Several finishing thoughts to this series and the thread.
1) The Good
- Jons pets his direwolf, which turns out to have been a normal-sized White Shepherd dog all along.
2) The Bad
- Dany dressed in black and giving Nazi-style speeches in case someone, perhaps in Alpha Centauri, didn't get the message hammered home.
- Jon being a lovestriken sadboi most of the episode.
- Apparently the cave-in that killed Jaime and Cersei was just some of stones plastered to the ceiling that fell loosely to the floor.
- The Iron Islands and Dorne OK with the North being independent and not them, contrary to hundreds of years of history and rebellion.
3) The Ugly
- Tyrion being allowed to speak and his suggestion for a crippled sorcerous boy from the North as king being accepted instantly.
- Bronn as lord of Highgarden and master of the coin. Also, apparently the Reach was empty.

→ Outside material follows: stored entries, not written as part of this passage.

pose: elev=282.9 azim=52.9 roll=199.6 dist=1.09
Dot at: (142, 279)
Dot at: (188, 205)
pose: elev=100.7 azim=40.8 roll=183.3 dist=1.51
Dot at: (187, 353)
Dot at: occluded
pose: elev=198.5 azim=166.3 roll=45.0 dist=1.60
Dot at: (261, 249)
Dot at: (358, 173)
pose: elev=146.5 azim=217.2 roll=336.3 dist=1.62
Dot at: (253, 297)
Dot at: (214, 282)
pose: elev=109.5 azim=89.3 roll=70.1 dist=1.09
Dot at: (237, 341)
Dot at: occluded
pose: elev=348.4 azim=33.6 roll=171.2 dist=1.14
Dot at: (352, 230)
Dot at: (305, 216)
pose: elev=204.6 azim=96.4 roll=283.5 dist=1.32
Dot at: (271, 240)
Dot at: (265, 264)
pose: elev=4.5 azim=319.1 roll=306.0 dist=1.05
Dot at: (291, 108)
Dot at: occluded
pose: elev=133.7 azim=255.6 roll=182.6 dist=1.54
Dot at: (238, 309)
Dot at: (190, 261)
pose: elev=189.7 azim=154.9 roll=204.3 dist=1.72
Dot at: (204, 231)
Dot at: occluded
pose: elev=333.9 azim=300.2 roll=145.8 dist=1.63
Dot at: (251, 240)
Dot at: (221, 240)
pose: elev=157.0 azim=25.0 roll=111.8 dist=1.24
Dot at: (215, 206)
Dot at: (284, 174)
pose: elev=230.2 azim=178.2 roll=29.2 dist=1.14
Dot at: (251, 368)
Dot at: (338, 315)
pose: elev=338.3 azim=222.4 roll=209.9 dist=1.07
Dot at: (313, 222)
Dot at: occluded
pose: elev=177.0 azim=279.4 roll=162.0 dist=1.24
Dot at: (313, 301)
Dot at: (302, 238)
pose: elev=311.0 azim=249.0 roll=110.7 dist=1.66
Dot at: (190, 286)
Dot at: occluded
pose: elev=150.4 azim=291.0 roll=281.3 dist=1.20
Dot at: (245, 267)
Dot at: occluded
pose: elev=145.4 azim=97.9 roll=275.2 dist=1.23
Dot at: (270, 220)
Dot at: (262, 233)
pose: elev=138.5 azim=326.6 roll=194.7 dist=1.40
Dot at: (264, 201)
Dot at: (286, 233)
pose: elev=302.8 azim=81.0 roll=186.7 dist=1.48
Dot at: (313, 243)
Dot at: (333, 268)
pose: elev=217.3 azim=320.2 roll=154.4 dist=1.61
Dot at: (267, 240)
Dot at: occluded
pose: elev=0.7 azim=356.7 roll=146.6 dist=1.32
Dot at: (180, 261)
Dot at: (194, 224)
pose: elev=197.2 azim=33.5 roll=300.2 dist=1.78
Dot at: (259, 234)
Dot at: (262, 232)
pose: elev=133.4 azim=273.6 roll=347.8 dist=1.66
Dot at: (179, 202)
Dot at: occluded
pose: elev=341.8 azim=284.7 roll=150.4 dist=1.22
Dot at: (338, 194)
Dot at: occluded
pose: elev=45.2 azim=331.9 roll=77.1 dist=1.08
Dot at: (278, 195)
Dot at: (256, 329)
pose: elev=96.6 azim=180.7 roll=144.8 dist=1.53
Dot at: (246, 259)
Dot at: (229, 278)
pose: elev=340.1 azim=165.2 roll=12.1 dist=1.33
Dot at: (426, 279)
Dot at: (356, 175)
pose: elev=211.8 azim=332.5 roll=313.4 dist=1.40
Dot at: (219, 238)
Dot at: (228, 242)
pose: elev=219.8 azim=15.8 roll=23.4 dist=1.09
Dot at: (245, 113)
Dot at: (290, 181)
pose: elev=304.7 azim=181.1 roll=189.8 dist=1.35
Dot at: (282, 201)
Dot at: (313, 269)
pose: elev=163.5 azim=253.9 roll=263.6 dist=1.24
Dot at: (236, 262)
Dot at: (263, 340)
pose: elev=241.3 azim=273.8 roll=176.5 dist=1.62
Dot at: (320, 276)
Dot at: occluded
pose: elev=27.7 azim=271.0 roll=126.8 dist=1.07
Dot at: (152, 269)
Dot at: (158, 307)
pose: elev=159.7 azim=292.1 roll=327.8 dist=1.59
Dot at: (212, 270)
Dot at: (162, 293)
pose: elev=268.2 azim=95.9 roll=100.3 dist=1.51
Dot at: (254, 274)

- Arya finding ship and crew to navigate to the west for some reason.
- Grey Worm didn't immediately murder Tyrion and Jon. The Unsullied and dothraki being like "Eh, that's it, then. Thanks, bye."
- In the end, nothing beyond the Wall or about Essos, including Jon and Dany, had any lasting impact. Both storylines could have been excluded from the show.
- "A Song of Fire and Ice." Tee hee! This is just like Frodo and the Lord of the Rings, see?
- Drogon's Simba moment. Apparently its instincts involve doing things for plot symbolism.
- Everything that comes out of Sansa and Arya's mouth. Edmure came back to the at the end of a joke.
- (edited) Daenerys dying in six seconds while Arya and Jaime were stabbed multiple times and able to ran a marathon through sewage afterwards.
Additional thoughts concerning the adaptation: in the end, not a single decision from the showrunners to deviate from the books proved to be a good one (with the possible exception of correcting's Martin poor sense of scale, such as Westerous = South America and the Wall being 700 feet tall). The flaws began when critical plotlines present in AFFC and ADWD were adapted out. Their distaste for the supernatural aspects of the show severely hampered characters such as Euron, the Starks' relation to their direwolves, some of the prophecies etc.
When they ran out of book material and concluded all loose plotines around season 6, their writing incompetence was laid bare. Yes, they never signed up to finish ASOIAF and Martin is somewhat to blame for his exceedingly slow writing pace. But like I mentioned, their problems began much earlier, when book material was consciously adapted out.